AI is the epitome of a Stone flow or blockage: It’s a resource we have access to that threatens the financial security of billions of people around the world while promising to make an elite few rich beyond our wildest imaginations. Part of the population strongly supports machine learning and artificial intelligence, believing that an ever-growing supercomputer algorithm is the only thing that can solve the world’s biggest challenges. Others think that AI will lead to the end of humanity. It’s hard to imagine AI not being dangerous. Among writers and artists, AI can be viewed as an existential threat, stealing our jobs and mimicking our skills. But it can also be a tool or medium artists can use to stay competitive in our fields, increase the efficiency of certain tasks and to help our own creative ideas come to fruition more quickly. I’ve spent the last year both completely fascinated with what Midjourney can do while screaming into a void about how easy it is to use its powers for misinformation, scams, conspiracies and revenge, and how empty it makes me as a human being feel to know that, from now on, my voice will forever be overshadowed by the programming of algorithms. It’s this kind of deep condundrum that leaves me paralyzed: to use something I find morally dubious at best in order to give myself the best chance at succeeding, or not? In the end, though it would save me a lot of time, it just wouldn’t be … right, or right for me.
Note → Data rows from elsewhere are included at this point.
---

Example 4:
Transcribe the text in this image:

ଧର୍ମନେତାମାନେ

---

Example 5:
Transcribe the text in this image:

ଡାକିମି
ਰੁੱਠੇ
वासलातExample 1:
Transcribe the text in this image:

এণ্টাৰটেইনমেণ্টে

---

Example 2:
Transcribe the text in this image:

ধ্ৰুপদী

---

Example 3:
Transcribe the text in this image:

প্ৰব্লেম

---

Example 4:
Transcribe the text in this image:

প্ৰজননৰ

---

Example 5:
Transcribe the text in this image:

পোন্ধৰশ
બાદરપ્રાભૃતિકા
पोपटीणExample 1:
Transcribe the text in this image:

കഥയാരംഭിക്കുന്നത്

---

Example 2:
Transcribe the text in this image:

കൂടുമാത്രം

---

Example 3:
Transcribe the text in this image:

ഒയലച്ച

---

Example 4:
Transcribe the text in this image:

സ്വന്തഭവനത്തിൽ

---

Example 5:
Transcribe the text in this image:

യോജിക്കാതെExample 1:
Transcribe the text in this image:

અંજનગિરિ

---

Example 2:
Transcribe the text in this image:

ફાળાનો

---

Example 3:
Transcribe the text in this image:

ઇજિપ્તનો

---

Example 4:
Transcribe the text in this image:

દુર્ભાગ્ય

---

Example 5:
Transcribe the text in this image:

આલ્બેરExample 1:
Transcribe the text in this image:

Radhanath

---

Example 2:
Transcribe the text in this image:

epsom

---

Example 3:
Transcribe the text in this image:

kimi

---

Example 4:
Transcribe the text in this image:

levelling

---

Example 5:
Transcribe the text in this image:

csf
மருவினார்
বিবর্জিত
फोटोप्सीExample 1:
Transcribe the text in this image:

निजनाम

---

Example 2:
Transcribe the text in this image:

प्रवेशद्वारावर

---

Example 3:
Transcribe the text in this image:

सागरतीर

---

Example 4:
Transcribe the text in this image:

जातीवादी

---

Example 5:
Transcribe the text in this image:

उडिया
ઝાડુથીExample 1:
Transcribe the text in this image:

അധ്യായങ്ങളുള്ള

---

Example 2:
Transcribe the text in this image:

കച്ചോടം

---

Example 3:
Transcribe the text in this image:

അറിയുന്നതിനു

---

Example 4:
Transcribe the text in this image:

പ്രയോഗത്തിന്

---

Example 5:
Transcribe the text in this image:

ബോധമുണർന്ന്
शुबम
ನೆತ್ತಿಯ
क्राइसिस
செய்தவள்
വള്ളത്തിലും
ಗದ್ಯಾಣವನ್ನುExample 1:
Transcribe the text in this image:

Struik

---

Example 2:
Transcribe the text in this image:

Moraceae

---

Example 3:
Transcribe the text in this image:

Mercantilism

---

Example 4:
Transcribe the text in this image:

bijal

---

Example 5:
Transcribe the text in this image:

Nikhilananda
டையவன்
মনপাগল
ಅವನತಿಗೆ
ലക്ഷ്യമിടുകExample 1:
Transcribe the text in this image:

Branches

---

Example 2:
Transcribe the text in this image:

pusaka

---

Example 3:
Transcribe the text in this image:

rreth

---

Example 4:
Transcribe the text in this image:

Which brings me to another major Stone theme: Time. Time is the most valuable resource we have, the most limited, the most used, the most wasted. Time is something that must be carefully traded, and yet we often don’t have the time to carefully consider the trades we make. Time is also something that is valued vastly differently at the individual level than at the macro level: Individually, we can all value the time we are given on this Earth, appreciating every sunset, or we can waste it all away, feeling trapped or bored by the confines we create. But at a societal level, the way our time is valued is vastly different and dependent entirely on the amount of profits and money generated per minute. Some people’s time is valued at $10 an hour, while we offer billionaires tens of thousands of dollars every minute for how they spend their time, regardless of how much good those billionaires are actually adding to the world and to our lives. The amount of time a person has to invest in their creativity is a huge limiting factor to their creative pursuits, or a huge gift to their creative spirit.